■ **WORK ORDER**: Reproduce every line of the data below without any changes, leaving out the pictures.
DATA TO PROCESS below:
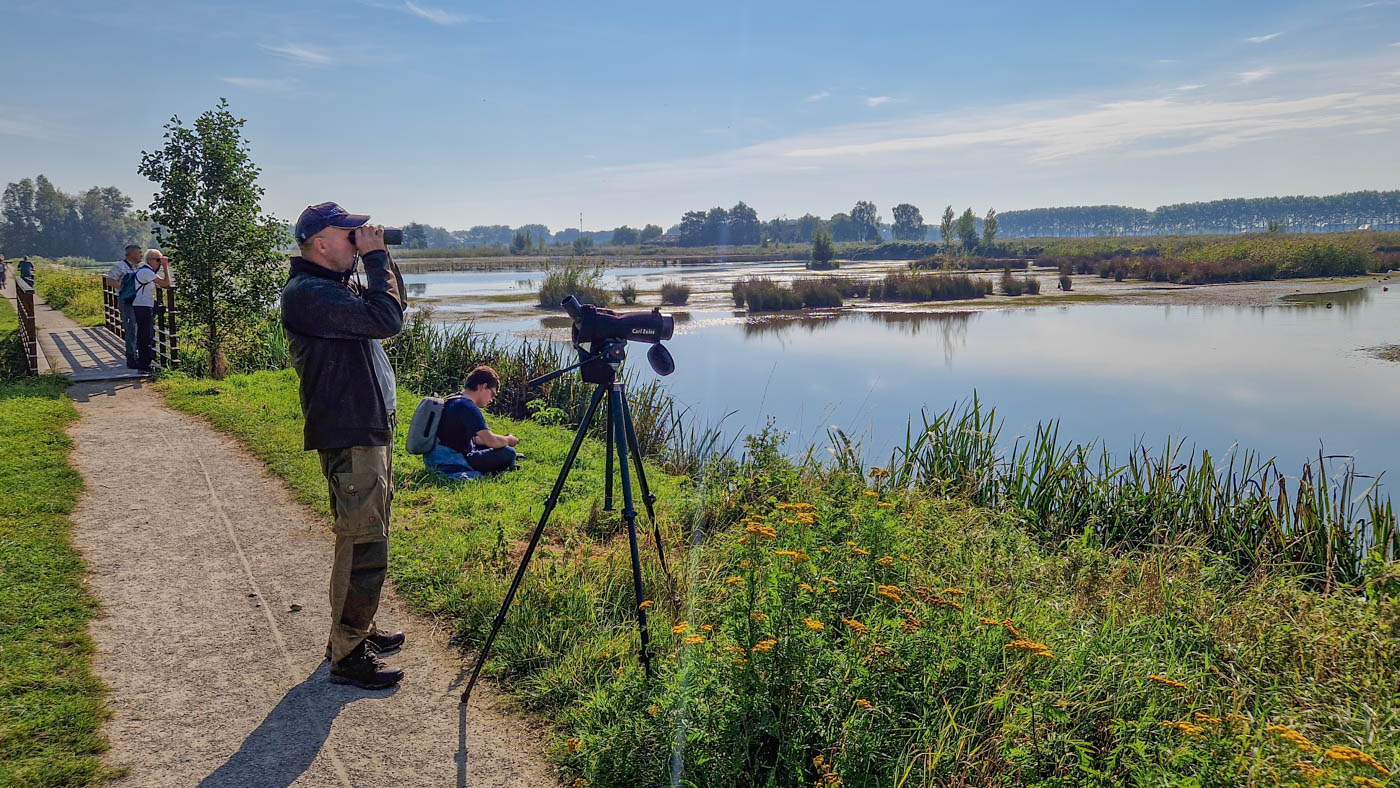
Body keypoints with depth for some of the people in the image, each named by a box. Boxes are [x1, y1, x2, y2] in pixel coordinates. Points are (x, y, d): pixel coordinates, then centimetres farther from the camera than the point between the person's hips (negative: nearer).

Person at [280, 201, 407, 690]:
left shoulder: (333, 286, 15)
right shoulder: (307, 293, -17)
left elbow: (389, 304, 22)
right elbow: (386, 318, -26)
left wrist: (378, 257, 9)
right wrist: (375, 257, -16)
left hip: (371, 429, 11)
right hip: (349, 439, -11)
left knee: (366, 543, 19)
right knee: (362, 548, -5)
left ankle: (357, 632, 32)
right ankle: (347, 656, 6)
End of DATA TO PROCESS.
■ **EXPECTED ANSWER**:
Body keypoints with depth for some of the people in the image, each named by a box. Boxes are [x1, y1, x2, y2] in pixel coordinates. Points are (x, y, d): pixel coordinates, then centimetres farther from the camera than the point between the person's hips (negative: nearer).

Person at [280, 201, 407, 690]:
left shoulder: (333, 286, 15)
right shoulder: (307, 293, -17)
left elbow: (389, 304, 22)
right elbow: (386, 318, -26)
left wrist: (378, 257, 9)
right wrist: (375, 257, -16)
left hip: (371, 429, 11)
right hip: (349, 439, -11)
left knee: (366, 543, 19)
right knee: (362, 548, -5)
left ankle: (357, 632, 32)
right ankle: (347, 656, 6)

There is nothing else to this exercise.